[Stored data entries]
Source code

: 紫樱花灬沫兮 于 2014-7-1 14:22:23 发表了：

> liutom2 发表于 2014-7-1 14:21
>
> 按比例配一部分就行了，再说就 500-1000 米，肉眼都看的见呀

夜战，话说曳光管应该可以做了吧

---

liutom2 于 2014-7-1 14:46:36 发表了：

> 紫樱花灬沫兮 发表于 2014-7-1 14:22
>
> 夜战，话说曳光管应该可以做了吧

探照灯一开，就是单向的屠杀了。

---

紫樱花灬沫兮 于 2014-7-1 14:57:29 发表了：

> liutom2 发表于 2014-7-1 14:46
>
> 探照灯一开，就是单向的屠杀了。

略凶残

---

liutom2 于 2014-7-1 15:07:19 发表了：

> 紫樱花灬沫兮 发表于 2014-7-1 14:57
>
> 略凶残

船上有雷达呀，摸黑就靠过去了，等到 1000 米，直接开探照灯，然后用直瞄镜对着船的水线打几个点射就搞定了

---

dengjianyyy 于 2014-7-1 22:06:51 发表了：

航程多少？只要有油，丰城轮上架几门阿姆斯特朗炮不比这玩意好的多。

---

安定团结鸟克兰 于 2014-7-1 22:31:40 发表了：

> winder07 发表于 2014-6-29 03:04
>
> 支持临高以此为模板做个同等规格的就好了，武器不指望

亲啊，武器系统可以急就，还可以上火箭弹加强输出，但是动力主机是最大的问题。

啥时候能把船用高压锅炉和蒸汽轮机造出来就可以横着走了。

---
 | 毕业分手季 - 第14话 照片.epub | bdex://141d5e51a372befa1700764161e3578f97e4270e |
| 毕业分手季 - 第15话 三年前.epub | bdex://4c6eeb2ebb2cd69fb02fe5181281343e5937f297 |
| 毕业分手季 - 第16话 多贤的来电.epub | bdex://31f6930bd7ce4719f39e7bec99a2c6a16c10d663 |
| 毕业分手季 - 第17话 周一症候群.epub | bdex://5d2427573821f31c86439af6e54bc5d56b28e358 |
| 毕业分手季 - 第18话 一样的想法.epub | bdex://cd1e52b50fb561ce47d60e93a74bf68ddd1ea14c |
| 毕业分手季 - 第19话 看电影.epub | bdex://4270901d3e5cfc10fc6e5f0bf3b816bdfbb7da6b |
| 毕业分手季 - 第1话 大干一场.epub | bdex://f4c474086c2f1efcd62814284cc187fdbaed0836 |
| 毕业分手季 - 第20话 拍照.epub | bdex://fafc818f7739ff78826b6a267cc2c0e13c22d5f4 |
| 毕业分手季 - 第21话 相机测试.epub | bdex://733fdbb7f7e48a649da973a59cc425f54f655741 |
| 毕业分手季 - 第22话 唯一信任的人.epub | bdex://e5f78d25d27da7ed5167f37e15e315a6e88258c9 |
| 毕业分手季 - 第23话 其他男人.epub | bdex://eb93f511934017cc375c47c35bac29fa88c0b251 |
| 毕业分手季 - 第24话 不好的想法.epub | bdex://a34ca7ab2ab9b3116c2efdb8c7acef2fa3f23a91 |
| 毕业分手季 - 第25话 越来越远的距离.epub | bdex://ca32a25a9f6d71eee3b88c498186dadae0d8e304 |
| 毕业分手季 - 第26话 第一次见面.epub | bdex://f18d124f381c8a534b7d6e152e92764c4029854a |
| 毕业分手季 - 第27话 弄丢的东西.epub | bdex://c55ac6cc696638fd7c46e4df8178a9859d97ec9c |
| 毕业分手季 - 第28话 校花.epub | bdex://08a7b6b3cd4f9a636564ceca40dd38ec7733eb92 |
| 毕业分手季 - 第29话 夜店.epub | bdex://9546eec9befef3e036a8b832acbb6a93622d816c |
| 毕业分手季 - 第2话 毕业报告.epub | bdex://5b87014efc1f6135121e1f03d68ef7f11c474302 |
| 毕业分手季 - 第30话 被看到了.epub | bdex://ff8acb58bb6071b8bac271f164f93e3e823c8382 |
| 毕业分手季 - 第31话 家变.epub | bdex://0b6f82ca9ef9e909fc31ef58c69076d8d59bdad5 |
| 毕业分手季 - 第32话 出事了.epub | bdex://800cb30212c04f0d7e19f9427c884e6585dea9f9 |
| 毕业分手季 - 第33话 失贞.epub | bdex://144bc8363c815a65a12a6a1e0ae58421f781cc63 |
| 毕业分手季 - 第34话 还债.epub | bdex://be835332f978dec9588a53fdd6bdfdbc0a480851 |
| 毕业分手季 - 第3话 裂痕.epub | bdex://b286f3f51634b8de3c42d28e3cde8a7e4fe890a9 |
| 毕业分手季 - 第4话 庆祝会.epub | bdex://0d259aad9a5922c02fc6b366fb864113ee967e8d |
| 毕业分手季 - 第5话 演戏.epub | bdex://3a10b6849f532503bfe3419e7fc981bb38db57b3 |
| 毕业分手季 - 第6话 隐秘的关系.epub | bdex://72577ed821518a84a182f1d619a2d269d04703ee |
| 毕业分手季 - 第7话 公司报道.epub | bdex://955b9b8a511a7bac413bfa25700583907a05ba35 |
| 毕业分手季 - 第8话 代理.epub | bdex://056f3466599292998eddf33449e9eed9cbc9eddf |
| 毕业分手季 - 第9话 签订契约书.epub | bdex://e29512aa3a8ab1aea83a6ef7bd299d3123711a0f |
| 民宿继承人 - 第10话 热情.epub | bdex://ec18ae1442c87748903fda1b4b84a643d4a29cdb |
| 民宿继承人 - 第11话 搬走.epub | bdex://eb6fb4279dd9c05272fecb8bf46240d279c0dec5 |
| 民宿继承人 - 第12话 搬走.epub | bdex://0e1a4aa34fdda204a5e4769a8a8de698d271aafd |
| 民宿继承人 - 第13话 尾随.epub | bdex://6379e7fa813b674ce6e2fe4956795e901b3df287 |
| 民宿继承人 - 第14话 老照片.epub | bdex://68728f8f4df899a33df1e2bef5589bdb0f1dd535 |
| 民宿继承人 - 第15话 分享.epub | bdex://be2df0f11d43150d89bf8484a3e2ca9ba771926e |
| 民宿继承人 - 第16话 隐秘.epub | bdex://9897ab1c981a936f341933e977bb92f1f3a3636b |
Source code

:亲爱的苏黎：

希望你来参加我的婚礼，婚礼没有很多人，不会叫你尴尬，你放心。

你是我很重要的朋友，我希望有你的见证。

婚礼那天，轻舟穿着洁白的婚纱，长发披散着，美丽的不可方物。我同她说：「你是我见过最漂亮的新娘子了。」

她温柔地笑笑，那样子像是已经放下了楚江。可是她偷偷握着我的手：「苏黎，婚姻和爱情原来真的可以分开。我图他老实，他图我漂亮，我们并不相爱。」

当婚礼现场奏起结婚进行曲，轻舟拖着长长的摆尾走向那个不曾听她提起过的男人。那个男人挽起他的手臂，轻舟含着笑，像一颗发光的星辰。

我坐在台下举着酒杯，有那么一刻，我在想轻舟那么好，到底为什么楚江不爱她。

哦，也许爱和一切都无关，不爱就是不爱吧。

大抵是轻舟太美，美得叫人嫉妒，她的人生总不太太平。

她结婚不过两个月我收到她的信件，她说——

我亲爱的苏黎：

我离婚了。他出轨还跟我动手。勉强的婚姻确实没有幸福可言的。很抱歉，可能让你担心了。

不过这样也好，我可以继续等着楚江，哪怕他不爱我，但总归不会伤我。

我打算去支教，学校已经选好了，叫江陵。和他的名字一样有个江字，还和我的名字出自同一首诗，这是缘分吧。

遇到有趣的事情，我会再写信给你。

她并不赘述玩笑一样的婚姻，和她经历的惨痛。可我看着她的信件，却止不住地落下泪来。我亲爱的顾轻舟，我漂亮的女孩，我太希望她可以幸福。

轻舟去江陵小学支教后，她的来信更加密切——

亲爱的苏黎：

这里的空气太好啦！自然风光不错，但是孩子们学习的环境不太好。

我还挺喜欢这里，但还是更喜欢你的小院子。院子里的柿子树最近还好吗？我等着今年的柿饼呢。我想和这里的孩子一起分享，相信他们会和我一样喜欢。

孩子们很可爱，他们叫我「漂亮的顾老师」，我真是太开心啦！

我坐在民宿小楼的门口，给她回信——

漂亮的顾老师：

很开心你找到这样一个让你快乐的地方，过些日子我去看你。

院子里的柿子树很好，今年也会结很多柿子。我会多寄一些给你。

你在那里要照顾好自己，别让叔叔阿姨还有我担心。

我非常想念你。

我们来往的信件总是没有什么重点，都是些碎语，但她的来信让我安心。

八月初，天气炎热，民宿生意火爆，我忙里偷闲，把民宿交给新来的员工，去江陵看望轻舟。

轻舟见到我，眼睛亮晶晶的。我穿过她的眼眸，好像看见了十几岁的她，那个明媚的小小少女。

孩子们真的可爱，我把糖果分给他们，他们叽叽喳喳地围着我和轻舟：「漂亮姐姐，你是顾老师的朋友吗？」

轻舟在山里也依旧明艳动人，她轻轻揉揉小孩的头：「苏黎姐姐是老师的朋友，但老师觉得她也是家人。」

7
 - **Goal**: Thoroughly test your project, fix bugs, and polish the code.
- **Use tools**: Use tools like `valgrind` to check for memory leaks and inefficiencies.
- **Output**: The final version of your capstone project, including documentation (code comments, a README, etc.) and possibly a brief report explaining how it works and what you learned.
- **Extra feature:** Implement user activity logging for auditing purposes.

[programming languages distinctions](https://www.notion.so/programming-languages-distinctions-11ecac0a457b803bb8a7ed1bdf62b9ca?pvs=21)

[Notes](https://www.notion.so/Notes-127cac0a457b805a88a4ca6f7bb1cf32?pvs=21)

DIRECTIONS =>
Once you find the line with "多贤的来电.epub | bdex://31f6930bd7ce4719f39e7bec99a2c6a16c10d663 |" above, print it and every line after it up to and including the line with "看电影.epub | bdex://4270901d3e5cfc10fc6e5f0bf3b816bdfbb7da6b |", exactly as written and nothing else.

RESPONSE TO THE EXERCISE =>
| 毕业分手季 - 第16话 多贤的来电.epub | bdex://31f6930bd7ce4719f39e7bec99a2c6a16c10d663 |
| 毕业分手季 - 第17话 周一症候群.epub | bdex://5d2427573821f31c86439af6e54bc5d56b28e358 |
| 毕业分手季 - 第18话 一样的想法.epub | bdex://cd1e52b50fb561ce47d60e93a74bf68ddd1ea14c |
| 毕业分手季 - 第19话 看电影.epub | bdex://4270901d3e5cfc10fc6e5f0bf3b816bdfbb7da6b |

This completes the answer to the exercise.